In mid-2011 they recorded the songs of the series in English among which are Drive, One Kiss, Life's Gonna Happen, Ours To Win, Worthwhile, Electric, Superstar (English Version), I'm Going Up and Try Again. This was confirmed on Twitter by Paula Dalli, one of the protagonists of the series and one of the members of the fictional group "Pop4U". To this day Disney has only released Drive through iTunes on the EP La Gira.

In addition to the songs released there are alternate versions of them interpreted by the cast of the series, among them "Un Beso" interpreted by Daniel Sánchez, "Superstar" by Lucía Gil and "Eléctrica" by Lucía Gil. This is verifiable in the episodes of the series but the full versions were never released.

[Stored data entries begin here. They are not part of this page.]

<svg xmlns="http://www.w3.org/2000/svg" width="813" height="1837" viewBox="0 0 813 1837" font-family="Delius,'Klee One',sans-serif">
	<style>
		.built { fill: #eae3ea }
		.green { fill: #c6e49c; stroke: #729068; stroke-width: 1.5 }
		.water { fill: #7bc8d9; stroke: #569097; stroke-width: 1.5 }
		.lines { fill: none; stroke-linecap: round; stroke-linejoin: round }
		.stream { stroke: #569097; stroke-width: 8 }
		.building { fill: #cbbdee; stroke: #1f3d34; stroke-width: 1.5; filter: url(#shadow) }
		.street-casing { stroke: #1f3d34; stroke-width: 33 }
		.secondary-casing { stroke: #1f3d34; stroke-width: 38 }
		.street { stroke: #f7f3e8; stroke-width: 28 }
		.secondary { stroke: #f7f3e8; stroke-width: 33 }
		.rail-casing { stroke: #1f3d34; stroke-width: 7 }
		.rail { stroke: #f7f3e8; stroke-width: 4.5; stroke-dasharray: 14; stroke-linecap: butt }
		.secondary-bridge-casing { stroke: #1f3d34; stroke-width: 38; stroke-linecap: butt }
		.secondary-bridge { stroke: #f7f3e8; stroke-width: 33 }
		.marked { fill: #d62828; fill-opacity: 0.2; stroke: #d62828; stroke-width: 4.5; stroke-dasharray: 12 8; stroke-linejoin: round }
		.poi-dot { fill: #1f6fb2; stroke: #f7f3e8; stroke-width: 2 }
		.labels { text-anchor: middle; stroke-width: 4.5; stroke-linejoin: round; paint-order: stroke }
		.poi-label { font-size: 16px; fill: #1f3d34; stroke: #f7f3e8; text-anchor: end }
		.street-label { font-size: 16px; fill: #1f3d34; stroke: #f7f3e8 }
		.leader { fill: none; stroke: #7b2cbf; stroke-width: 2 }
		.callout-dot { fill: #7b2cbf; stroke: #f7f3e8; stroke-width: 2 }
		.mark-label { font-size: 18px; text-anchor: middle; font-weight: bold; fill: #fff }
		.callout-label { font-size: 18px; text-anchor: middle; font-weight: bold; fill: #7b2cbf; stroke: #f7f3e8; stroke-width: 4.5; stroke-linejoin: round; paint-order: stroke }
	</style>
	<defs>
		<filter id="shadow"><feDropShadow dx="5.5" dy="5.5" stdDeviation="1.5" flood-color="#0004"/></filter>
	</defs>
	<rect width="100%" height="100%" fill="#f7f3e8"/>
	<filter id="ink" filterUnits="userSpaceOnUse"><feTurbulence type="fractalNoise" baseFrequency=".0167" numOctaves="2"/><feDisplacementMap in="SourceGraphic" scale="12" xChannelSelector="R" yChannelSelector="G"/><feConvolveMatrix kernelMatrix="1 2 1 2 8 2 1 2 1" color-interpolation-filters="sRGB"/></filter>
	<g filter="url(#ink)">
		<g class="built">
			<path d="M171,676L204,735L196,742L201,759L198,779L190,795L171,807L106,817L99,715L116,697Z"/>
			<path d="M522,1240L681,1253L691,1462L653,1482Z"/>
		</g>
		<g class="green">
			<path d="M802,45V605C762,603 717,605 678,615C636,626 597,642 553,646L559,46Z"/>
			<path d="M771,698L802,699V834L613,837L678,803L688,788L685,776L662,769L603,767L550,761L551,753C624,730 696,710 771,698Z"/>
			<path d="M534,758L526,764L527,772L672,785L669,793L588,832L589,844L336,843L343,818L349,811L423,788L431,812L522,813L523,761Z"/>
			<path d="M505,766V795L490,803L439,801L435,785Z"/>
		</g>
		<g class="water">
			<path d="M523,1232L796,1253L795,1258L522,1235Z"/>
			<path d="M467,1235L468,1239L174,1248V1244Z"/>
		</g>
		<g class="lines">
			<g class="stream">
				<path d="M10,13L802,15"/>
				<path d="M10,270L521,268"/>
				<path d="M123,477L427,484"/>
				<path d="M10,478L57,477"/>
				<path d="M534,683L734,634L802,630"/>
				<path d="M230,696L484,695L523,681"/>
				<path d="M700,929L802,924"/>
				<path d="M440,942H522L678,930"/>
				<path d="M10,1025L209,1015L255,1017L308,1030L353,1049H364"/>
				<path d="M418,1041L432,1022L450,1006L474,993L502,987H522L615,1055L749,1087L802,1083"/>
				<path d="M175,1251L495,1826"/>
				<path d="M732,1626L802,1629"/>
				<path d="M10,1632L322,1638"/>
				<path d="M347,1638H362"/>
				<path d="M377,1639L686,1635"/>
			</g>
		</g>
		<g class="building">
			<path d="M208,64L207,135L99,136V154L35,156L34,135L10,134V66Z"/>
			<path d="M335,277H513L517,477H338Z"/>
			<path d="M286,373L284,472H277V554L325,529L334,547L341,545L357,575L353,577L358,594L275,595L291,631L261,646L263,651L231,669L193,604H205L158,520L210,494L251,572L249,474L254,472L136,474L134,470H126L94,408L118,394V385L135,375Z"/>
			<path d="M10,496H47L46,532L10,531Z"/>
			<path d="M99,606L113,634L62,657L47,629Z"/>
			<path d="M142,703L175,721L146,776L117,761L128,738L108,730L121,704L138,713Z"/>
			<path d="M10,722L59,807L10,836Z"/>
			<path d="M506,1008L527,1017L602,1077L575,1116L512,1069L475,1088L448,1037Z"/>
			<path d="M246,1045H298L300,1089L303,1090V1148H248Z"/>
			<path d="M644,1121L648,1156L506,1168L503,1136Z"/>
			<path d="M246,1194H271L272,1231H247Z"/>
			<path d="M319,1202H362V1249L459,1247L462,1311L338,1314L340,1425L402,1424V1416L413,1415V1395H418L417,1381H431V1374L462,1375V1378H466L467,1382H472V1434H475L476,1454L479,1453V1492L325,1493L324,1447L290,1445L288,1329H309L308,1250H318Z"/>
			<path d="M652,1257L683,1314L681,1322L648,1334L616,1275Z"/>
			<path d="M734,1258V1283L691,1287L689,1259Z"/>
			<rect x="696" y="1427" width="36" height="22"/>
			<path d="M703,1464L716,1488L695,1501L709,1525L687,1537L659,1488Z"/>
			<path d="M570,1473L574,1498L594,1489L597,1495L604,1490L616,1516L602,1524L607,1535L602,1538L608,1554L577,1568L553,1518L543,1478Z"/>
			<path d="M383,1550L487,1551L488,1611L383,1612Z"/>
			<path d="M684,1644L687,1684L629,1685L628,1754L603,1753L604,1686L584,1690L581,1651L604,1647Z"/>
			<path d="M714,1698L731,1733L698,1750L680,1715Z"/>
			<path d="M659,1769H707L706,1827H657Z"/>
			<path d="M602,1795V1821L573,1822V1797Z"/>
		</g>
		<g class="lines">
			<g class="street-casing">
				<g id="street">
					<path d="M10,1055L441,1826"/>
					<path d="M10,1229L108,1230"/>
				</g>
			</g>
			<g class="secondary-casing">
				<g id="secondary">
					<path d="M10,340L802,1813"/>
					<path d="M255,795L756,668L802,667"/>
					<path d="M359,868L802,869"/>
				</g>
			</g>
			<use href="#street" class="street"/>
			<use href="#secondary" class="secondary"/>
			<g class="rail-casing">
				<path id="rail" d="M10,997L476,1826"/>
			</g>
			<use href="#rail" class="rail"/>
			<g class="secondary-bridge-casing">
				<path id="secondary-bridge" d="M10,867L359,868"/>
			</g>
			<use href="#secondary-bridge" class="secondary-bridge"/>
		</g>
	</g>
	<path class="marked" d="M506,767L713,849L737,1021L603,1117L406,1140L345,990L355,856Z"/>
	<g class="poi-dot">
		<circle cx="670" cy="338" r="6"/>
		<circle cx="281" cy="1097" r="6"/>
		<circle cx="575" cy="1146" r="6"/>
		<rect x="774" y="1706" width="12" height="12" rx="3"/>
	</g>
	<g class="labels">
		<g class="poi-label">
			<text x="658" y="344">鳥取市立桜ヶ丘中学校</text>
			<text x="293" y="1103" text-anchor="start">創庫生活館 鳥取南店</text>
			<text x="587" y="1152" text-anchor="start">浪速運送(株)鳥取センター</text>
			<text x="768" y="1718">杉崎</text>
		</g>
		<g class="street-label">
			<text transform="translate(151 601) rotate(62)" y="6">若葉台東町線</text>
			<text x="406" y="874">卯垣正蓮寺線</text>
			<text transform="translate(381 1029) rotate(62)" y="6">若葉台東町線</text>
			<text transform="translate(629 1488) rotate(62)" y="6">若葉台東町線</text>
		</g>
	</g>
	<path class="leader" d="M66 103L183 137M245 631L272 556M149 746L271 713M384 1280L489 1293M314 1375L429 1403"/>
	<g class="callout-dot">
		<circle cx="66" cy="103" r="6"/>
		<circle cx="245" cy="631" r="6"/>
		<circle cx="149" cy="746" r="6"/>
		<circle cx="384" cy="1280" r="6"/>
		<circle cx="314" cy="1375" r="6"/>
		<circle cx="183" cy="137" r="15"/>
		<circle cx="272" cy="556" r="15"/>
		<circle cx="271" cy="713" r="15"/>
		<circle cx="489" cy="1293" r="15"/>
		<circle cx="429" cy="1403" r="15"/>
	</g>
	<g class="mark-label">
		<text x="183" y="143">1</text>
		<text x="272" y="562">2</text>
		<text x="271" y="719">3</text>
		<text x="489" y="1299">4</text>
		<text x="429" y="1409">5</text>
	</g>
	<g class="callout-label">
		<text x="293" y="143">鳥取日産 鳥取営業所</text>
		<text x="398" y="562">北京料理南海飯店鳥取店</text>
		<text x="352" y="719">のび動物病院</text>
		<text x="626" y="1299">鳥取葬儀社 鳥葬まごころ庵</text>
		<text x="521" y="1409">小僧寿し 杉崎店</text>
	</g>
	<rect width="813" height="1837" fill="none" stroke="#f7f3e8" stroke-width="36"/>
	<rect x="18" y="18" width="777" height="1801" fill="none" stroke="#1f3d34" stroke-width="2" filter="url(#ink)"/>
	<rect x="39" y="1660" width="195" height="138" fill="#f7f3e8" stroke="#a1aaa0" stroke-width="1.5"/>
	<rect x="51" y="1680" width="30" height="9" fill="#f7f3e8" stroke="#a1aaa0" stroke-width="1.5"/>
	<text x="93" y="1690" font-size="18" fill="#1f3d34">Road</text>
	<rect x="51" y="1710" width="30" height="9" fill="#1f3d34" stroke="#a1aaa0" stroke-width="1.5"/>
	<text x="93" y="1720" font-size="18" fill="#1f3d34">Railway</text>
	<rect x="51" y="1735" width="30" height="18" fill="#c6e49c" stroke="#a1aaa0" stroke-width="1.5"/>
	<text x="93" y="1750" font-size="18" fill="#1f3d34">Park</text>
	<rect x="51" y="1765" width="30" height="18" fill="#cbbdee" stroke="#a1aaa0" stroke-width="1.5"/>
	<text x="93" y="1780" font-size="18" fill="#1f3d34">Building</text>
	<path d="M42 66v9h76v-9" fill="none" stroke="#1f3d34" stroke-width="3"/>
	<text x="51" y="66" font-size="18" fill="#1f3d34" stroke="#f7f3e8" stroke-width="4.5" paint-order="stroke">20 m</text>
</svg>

On December 14, 2011, Disney Channel Spain release on its YouTube channel a Christmas carol performed by Pop4U entitled "Feliz Navidad Te Deseo Cantando" composed by Jacobo Calderón and Alejandro Nogueras. This song despite having been created for a Disney Channel Christmas carol is registered by the record company Vivesporella (as can be seen in the registration of the song in SGAE).

== Books ==

In 2011, two books were released on the series titled La Palabra de Maika: Todo sobre La Gira and La Gira: Libro de posters. In the first, Maika (the character played by Alba Celma), explains information about each of the characters (such as their favourite songs, their greatest fears, memories of their lives before they became famous...) and information about the motorhome.
The second includes 16 posters and 8 postcards exclusive to the series. The two books were released by Disney Publishing Disney Book.